Perry was pressed repeatedly on how the National Guardsmen would help stem the flow of tens of thousands of migrant children across the border. Children crossing the border now are largely turning themselves into Border Patrol agents, looking to enter a lengthy asylum process during which they are reconnected with family members living in the United States.

“The issue is being able to send that message. Because it’s the visual of it, I think that is most important,” Perry said.

He also suggested the presence of the guardsmen would allow some Border Patrol agents to return to their core missions, rather than deal with the bureaucracy created by the influx of migrant children.

“This is allowing the Border Patrol to get back to what they’re supposed to do,” Perry said.

Perry met with President Obama earlier this week, and after the meeting the president publicly asked the governor to pressure the Texas congressional delegation to support his proposed border supplemental.

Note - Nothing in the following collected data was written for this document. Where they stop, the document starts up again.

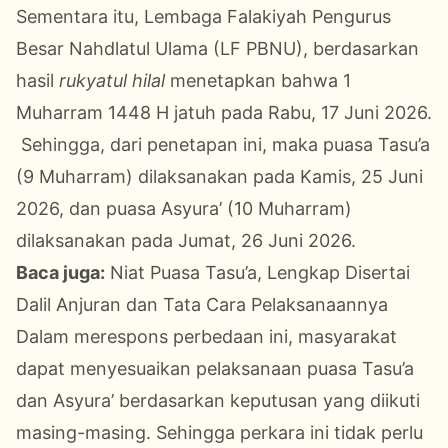
Sementara itu, Lembaga Falakiyah Pengurus
Besar Nahdlatul Ulama (LF PBNU), berdasarkan
hasil
rukyatul hilal
menetapkan bahwa 1
Muharram 1448 H jatuh pada Rabu, 17 Juni 2026.
Sehingga, dari penetapan ini, maka puasa Tasu’a
(9 Muharram) dilaksanakan pada Kamis, 25 Juni
2026, dan puasa Asyura’ (10 Muharram)
dilaksanakan pada Jumat, 26 Juni 2026.
Baca juga:
Niat Puasa Tasu’a, Lengkap Disertai
Dalil Anjuran dan Tata Cara Pelaksanaannya
Dalam merespons perbedaan ini, masyarakat
dapat menyesuaikan pelaksanaan puasa Tasu’a
dan Asyura’ berdasarkan keputusan yang diikuti
masing-masing. Sehingga perkara ini tidak perlu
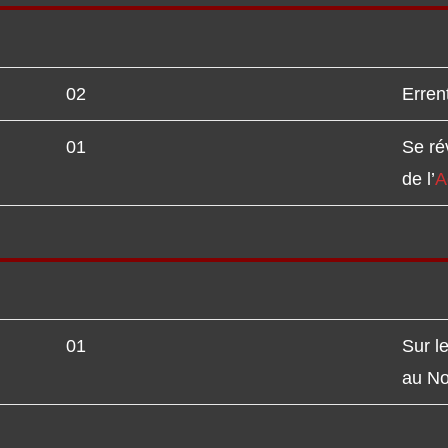
02
Erren
01
Se ré
de l’
A
01
Sur l
au No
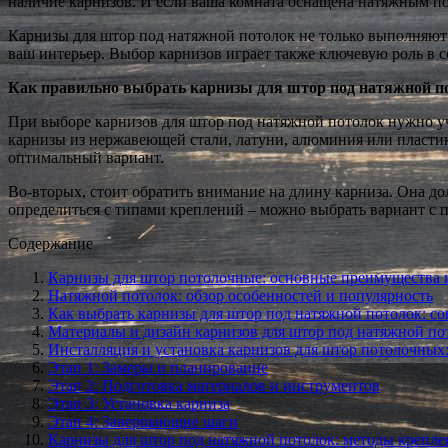
наличие карнизов. И если ваша комната оснащена натяжным пот
Карнизы для штор под натяжной потолок не только выполняют
ваш интерьер. Выбор карнизов играет также ключевую роль в с
Как правильно выбрать карнизы для штор под натяжной п
При выборе карнизов для штор под натяжной потолок нужно у
карнизы из нержавеющей стали, латуни, алюминия или пластик
оптимальный вариант.
Во-вторых, стоит обратить внимание на длину карниза. Она до
определиться с типами креплений – можно выбрать вариант с 
Содержание
Карнизы для штор потолочные: основные преимущества 
Натяжной потолок: обзор особенностей и популярность
Как выбрать карнизы для штор под натяжной потолок: с
Материалы и дизайн карнизов для штор под натяжной по
Инсталляция и установка карнизов для штор потолочных
Этап 1: Замеры и планирование
Этап 2: Подготовка материалов и инструментов
Этап 3: Установка карниза
Этап 4: Завершающие шаги
Карнизы для штор под натяжной потолок: методы крепле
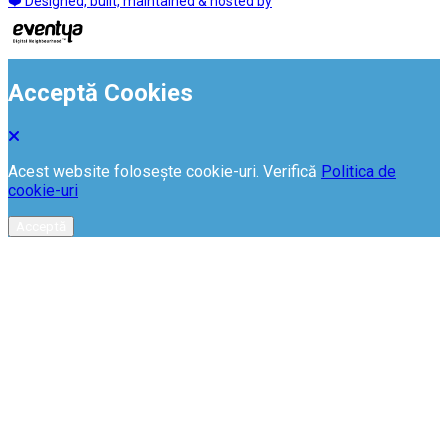
❤️ Designed, built, maintained & hosted by
Acceptă Cookies
Acest website folosește cookie-uri. Verifică
Politica de
cookie-uri
Acceptă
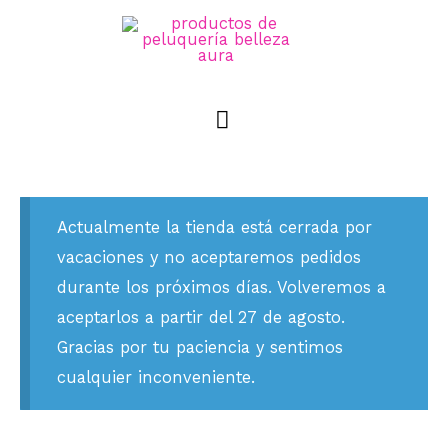
MENÚ
PRINCIPAL
Actualmente la tienda está cerrada por
vacaciones y no aceptaremos pedidos
durante los próximos días. Volveremos a
aceptarlos a partir del 27 de agosto.
Gracias por tu paciencia y sentimos
cualquier inconveniente.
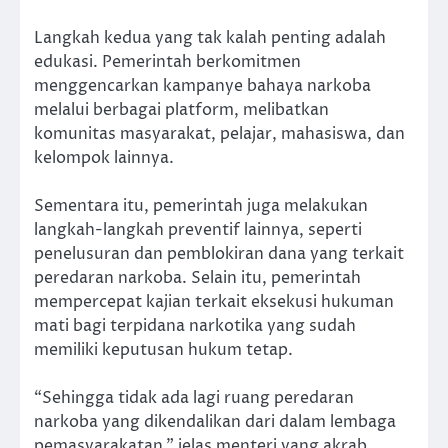
Langkah kedua yang tak kalah penting adalah
edukasi. Pemerintah berkomitmen
menggencarkan kampanye bahaya narkoba
melalui berbagai platform, melibatkan
komunitas masyarakat, pelajar, mahasiswa, dan
kelompok lainnya.
Sementara itu, pemerintah juga melakukan
langkah-langkah preventif lainnya, seperti
penelusuran dan pemblokiran dana yang terkait
peredaran narkoba. Selain itu, pemerintah
mempercepat kajian terkait eksekusi hukuman
mati bagi terpidana narkotika yang sudah
memiliki keputusan hukum tetap.
“Sehingga tidak ada lagi ruang peredaran
narkoba yang dikendalikan dari dalam lembaga
pemasyarakatan,” jelas menteri yang akrab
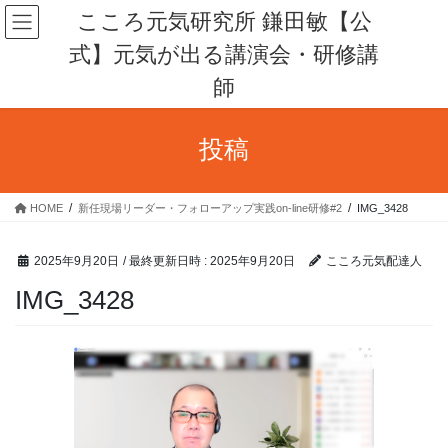
コ
ナ
こころ元気研究所 鎌田敏【公
ン
ビ
式】元気が出る講演会・研修講
テ
ゲ
ン
ー
師
ツ
シ
へ
ョ
ス
ン
投稿
キ
に
ッ
移
プ
動
HOME
新任現場リーダー・フォローアップ実践on-line研修#2
IMG_3428
2025年9月20日
/ 最終更新日時 :
2025年9月20日
こころ元気配達人
IMG_3428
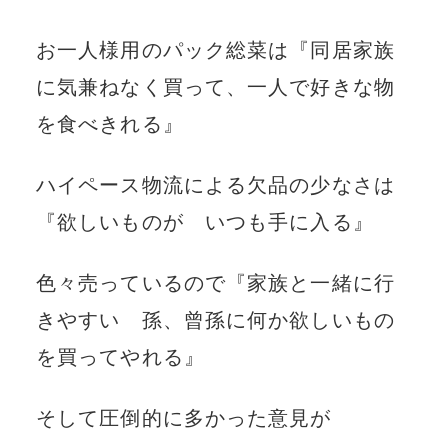
お一人様用のパック総菜は『同居家族
に気兼ねなく買って、一人で好きな物
を食べきれる』
ハイペース物流による欠品の少なさは
『欲しいものが いつも手に入る』
色々売っているので『家族と一緒に行
きやすい 孫、曾孫に何か欲しいもの
を買ってやれる』
そして圧倒的に多かった意見が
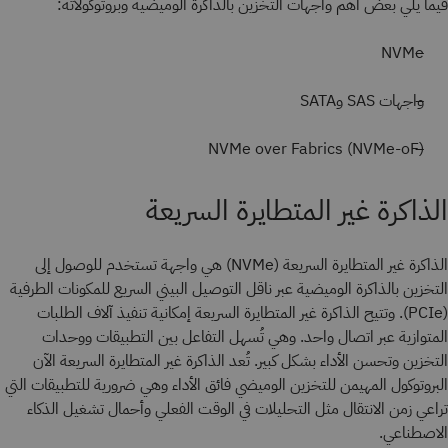
فيما يلي بعض أهم واجهات التخزين بالذاكرة الوميضية وبروتوكولاته:
NVMe
واجهات SAS وSATA
NVMe over Fabrics (NVMe-oF)
الذاكرة غير المتطايرة السريعة
الذاكرة غير المتطايرة السريعة (NVMe) هي واجهة تستخدم للوصول إلى
التخزين بالذاكرة الوميضية عبر ناقل التوصيل البيني السريع للمكونات الطرفية
(PCIe). وتتيح الذاكرة غير المتطايرة السريعة إمكانية تنفيذ آلاف الطلبات
المتوازية عبر اتصال واحد. وهي تُسهل التفاعل بين التطبيقات ووحدات
التخزين وتحسن الأداء بشكل كبير. تُعد الذاكرة غير المتطايرة السريعة الآن
البروتوكول المهيمن للتخزين الوميضي فائق الأداء وهي ضرورية للتطبيقات التي
تراعي زمن الانتقال مثل التحليلات في الوقت الفعلي وأحمال تشغيل الذكاء
الاصطناعي.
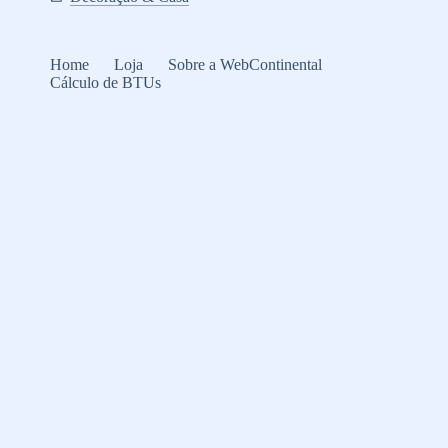
Home
Loja
Sobre a WebContinental
Cálculo de BTUs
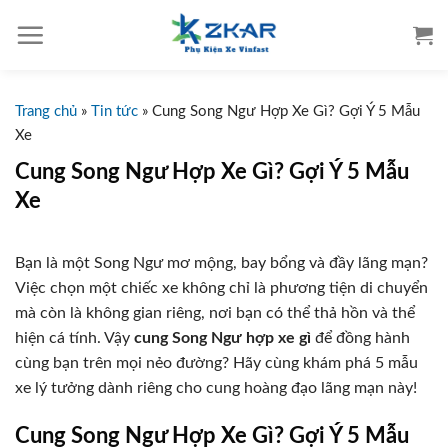
S
k
i
p
t
Trang chủ
»
Tin tức
»
Cung Song Ngư Hợp Xe Gì? Gợi Ý 5 Mẫu
o
Xe
c
Cung Song Ngư Hợp Xe Gì? Gợi Ý 5 Mẫu
o
Xe
n
t
e
Bạn là một Song Ngư mơ mộng, bay bổng và đầy lãng mạn?
n
Việc chọn một chiếc xe không chỉ là phương tiện di chuyển
t
mà còn là không gian riêng, nơi bạn có thể thả hồn và thể
hiện cá tính. Vậy
cung Song Ngư hợp xe gì
để đồng hành
cùng bạn trên mọi nẻo đường? Hãy cùng khám phá 5 mẫu
xe lý tưởng dành riêng cho cung hoàng đạo lãng mạn này!
Cung Song Ngư Hợp Xe Gì? Gợi Ý 5 Mẫu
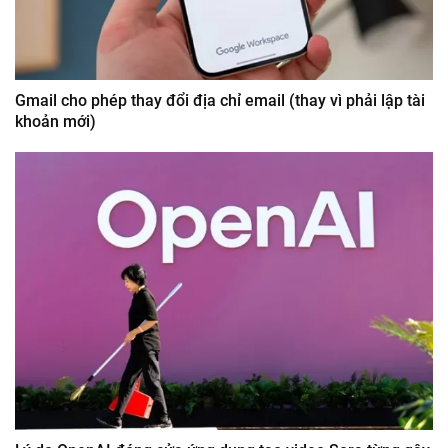
Gmail cho phép thay đổi địa chỉ email (thay vì phải lập tài
khoản mới)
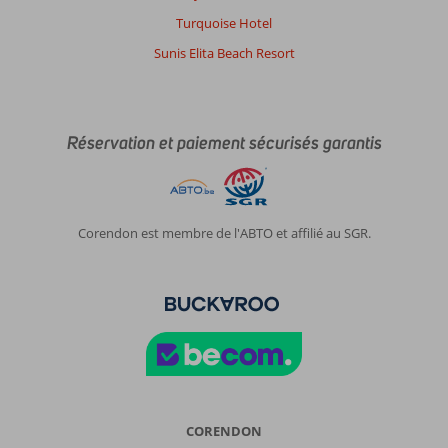
Turquoise Hotel
Sunis Elita Beach Resort
Réservation et paiement sécurisés garantis
Corendon est membre de l'ABTO et affilié au SGR.
CORENDON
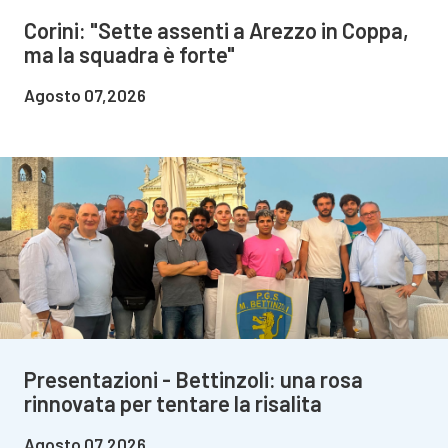
Corini: "Sette assenti a Arezzo in Coppa,
ma la squadra è forte"
Agosto 07,2026
Presentazioni - Bettinzoli: una rosa
rinnovata per tentare la risalita
Agosto 07,2026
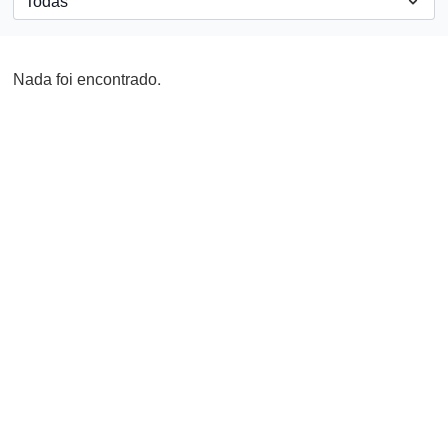
Nada foi encontrado.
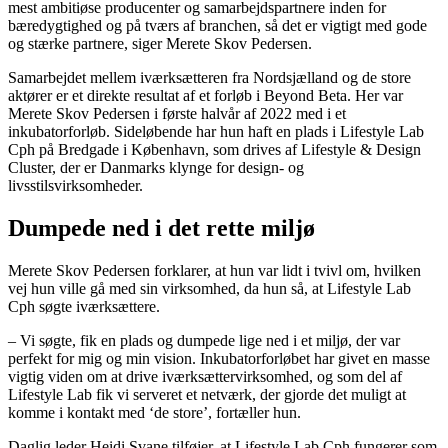
mest ambitiøse producenter og samarbejdspartnere inden for
bæredygtighed og på tværs af branchen, så det er vigtigt med gode
og stærke partnere, siger Merete Skov Pedersen.
Samarbejdet mellem iværksætteren fra Nordsjælland og de store
aktører er et direkte resultat af et forløb i Beyond Beta. Her var
Merete Skov Pedersen i første halvår af 2022 med i et
inkubatorforløb. Sideløbende har hun haft en plads i Lifestyle Lab
Cph på Bredgade i København, som drives af Lifestyle & Design
Cluster, der er Danmarks klynge for design- og
livsstilsvirksomheder.
Dumpede ned i det rette miljø
Merete Skov Pedersen forklarer, at hun var lidt i tvivl om, hvilken
vej hun ville gå med sin virksomhed, da hun så, at Lifestyle Lab
Cph søgte iværksættere.
– Vi søgte, fik en plads og dumpede lige ned i et miljø, der var
perfekt for mig og min vision. Inkubatorforløbet har givet en masse
vigtig viden om at drive iværksættervirksomhed, og som del af
Lifestyle Lab fik vi serveret et netværk, der gjorde det muligt at
komme i kontakt med ‘de store’, fortæller hun.
Daglig leder Heidi Svane tilføjer, at Lifestyle Lab Cph fungerer som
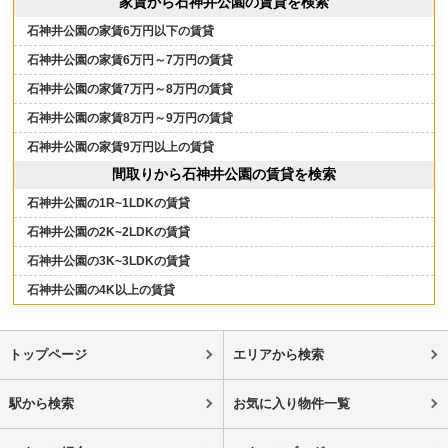
家賃から石神井公園の賃貸を検索
石神井公園の家賃6万円以下の賃貸
石神井公園の家賃6万円～7万円の賃貸
石神井公園の家賃7万円～8万円の賃貸
石神井公園の家賃8万円～9万円の賃貸
石神井公園の家賃9万円以上の賃貸
間取りから石神井公園の賃貸を検索
石神井公園の1R~1LDKの賃貸
石神井公園の2K~2LDKの賃貸
石神井公園の3K~3LDKの賃貸
石神井公園の4K以上の賃貸
トップページ
エリアから検索
駅から検索
お気に入り物件一覧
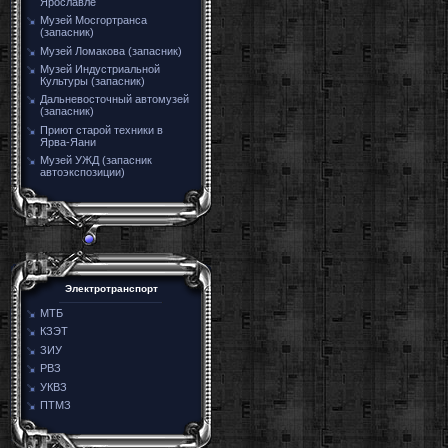
Ярославле
Музей Мосгортранса
(запасник)
Музей Ломакова (запасник)
Музей Индустриальной
Культуры (запасник)
Дальневосточный автомузей
(запасник)
Приют старой техники в
Ярва-Яани
Музей УЖД (запасник
автоэкспозиции)
Электротранспорт
МТБ
КЗЭТ
ЗИУ
РВЗ
УКВЗ
ПТМЗ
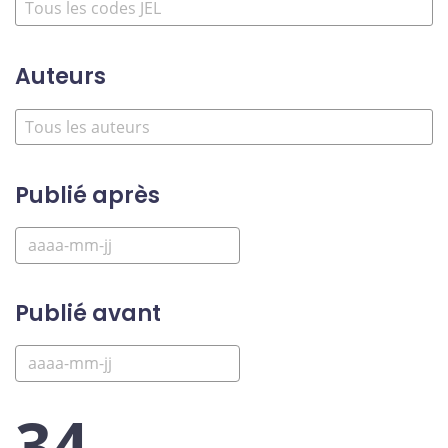
Auteurs
Publié après
Publié avant
34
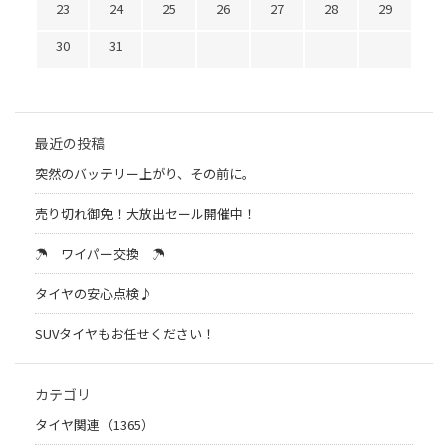
23
24
25
26
27
28
29
30
31
最近の投稿
突然のバッテリー上がり、その前に。
売り切れ御免！大放出セール開催中！
☂ ワイパー交換 ☂
タイヤの安心点検♪
SUVタイヤもお任せください！
カテゴリ
タイヤ関連（1365）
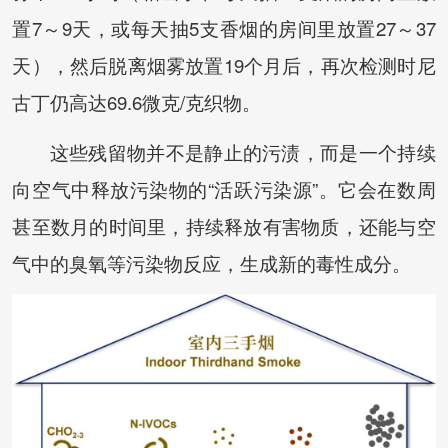
置7～9天，或每天抽5支香烟的房间里放置27～37
天），然后脱离烟雾放置19个月后，再次检测时尼
古丁仍高达69.6微克/克织物。
这些残留物并不是静止的污渍，而是一个持续
向空气中释放污染物的“活跃污染源”。它会在数周
甚至数月的时间里，持续释放有害物质，还能与空
气中的臭氧等污染物反应，生成新的毒性成分。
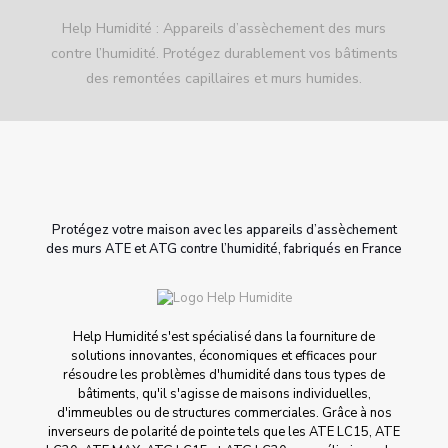
Help Humidité : Appareils d’assèchement des murs
contre l’humidité. Protégez durablement vos bâtiments
des remontées capillaires et murs humides.
Protégez votre maison avec les appareils d’assèchement
des murs ATE et ATG contre l’humidité, fabriqués en France
Help Humidité s'est spécialisé dans la fourniture de
solutions innovantes, économiques et efficaces pour
résoudre les problèmes d'humidité dans tous types de
bâtiments, qu'il s'agisse de maisons individuelles,
d'immeubles ou de structures commerciales. Grâce à nos
inverseurs de polarité de pointe tels que les ATE LC15, ATE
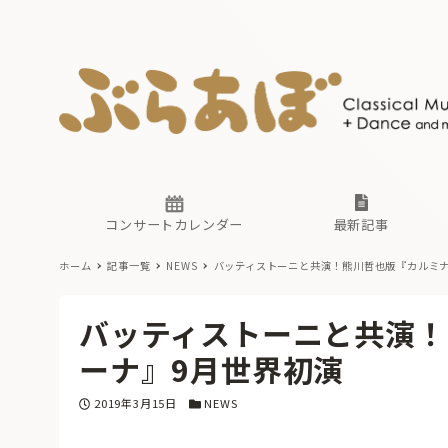
ニュース
ヤマハホ
番組一覧
東京・関
ぶらあぼ
現場のプ
古楽とそ
無料ライ
あ
か
過去の連
コンサートカレンダー
最新記事
ホーム
記事一覧
NEWS
バッティストーニと共演！熊川哲也版『カルミナ
ニュース
ヤマハホ
番組一覧
東京・関
ぶらあぼ
バッティストーニと共演！
現場のプ
古楽とそ
無料ライ
あ
か
ーナ』9月世界初演
過去の連
投稿日
カテゴリー
2019年3月15日
NEWS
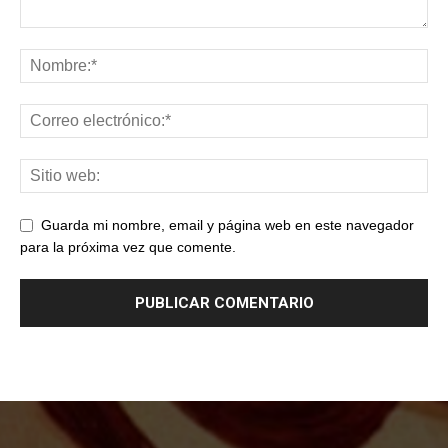
Guarda mi nombre, email y página web en este navegador
para la próxima vez que comente.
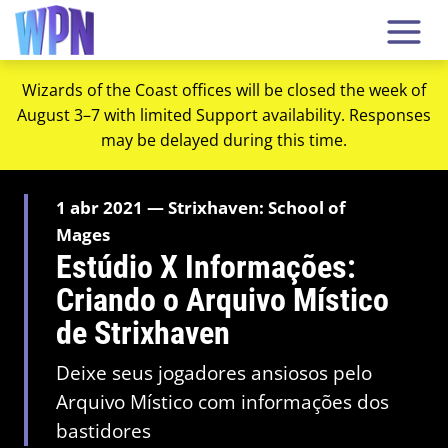
Wizards of the Coast offices will be closed the week of
August 3–7 with limited Support availability. Responses
may be delayed during this time.
1 abr 2021 — Strixhaven: School of
Mages
Estúdio X Informações:
Criando o Arquivo Místico
de Strixhaven
Deixe seus jogadores ansiosos pelo
Arquivo Místico com informações dos
bastidores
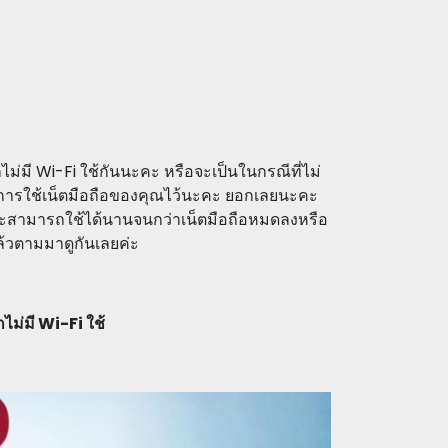
ไม่มี Wi-Fi ใช้กันนะคะ หรือจะเป็นในกรณีที่ไม่
ัดการใช้เน็ตมือถือของคุณไว้นะคะ ยอกเลยนะคะ
และสามารถใช้ได้นานจนกว่าเน็ตมือถือหมดลงหรือ
ล้วตามมาดูกันเลยค่ะ
กไม่มี Wi-Fi ใช้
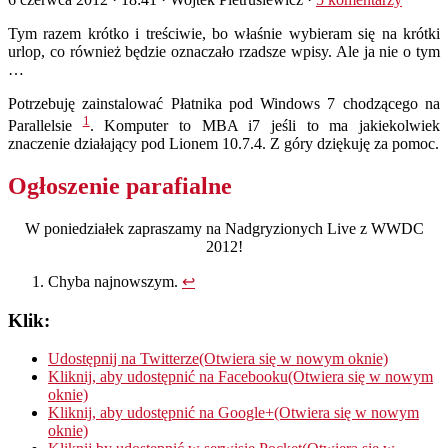
Tym razem krótko i treściwie, bo właśnie wybieram się na krótki
urlop, co również będzie oznaczało rzadsze wpisy. Ale ja nie o tym
…
Potrzebuję zainstalować Płatnika pod Windows 7 chodzącego na
1
Parallelsie
. Komputer to MBA i7 jeśli to ma jakiekolwiek
znaczenie działający pod Lionem 10.7.4. Z góry dziękuję za pomoc.
Ogłoszenie parafialne
W poniedziałek zapraszamy na Nadgryzionych Live z WWDC
2012!
Chyba najnowszym.
↩
Klik:
Udostępnij na Twitterze(Otwiera się w nowym oknie)
Kliknij, aby udostępnić na Facebooku(Otwiera się w nowym
oknie)
Kliknij, aby udostępnić na Google+(Otwiera się w nowym
oknie)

“I urged the governor to talk to the Texas delegation, which is obviously at the heart of the Republican caucus both in the House and has great influence in the caucus in the Senate,” Obama said. “If the Texas delegation is in favor of this supplemental -- which, by the way, does not include some things that I know many of them object to around dealing with undocumented workers who have been in this country for quite some time -- this is just a very narrow issue, this supplemental, in terms of dealing with the particular problem we have right now -- if the Texas delegation is prepared to move, this thing can get done next week.”

Obama also said he’d be willing to consider deploying the National Guard as part of a compromise deal for the supplemental.

The spending request includes $1.6 billion to boost law enforcement efforts and surge additional immigration judges and lawyers too the border. But the majority of the funding would go to the Department of Health and Human Services to provide care for the children.

On Friday, White House press secretary Josh Earnest said the White House would “like to see Gov. Perry join the fight” for the Senate’s immigration reform package, saying it would send an even stronger message than deploying the National Guard.

“It seems to me that the 20,000 Border Patrol agents would be a better option -- which is why, if this is his genuine view, I would expect him to be an enthusiastic advocate for common-sense immigration reform,” Earnest said. “Passing common-sense immigration reform along the lines of what passed the Senate with bipartisan support would add 20,000 officers to the border. So even if it’s only for purely symbolic reasons, as Governor Perry says, that seems like a pretty good path.”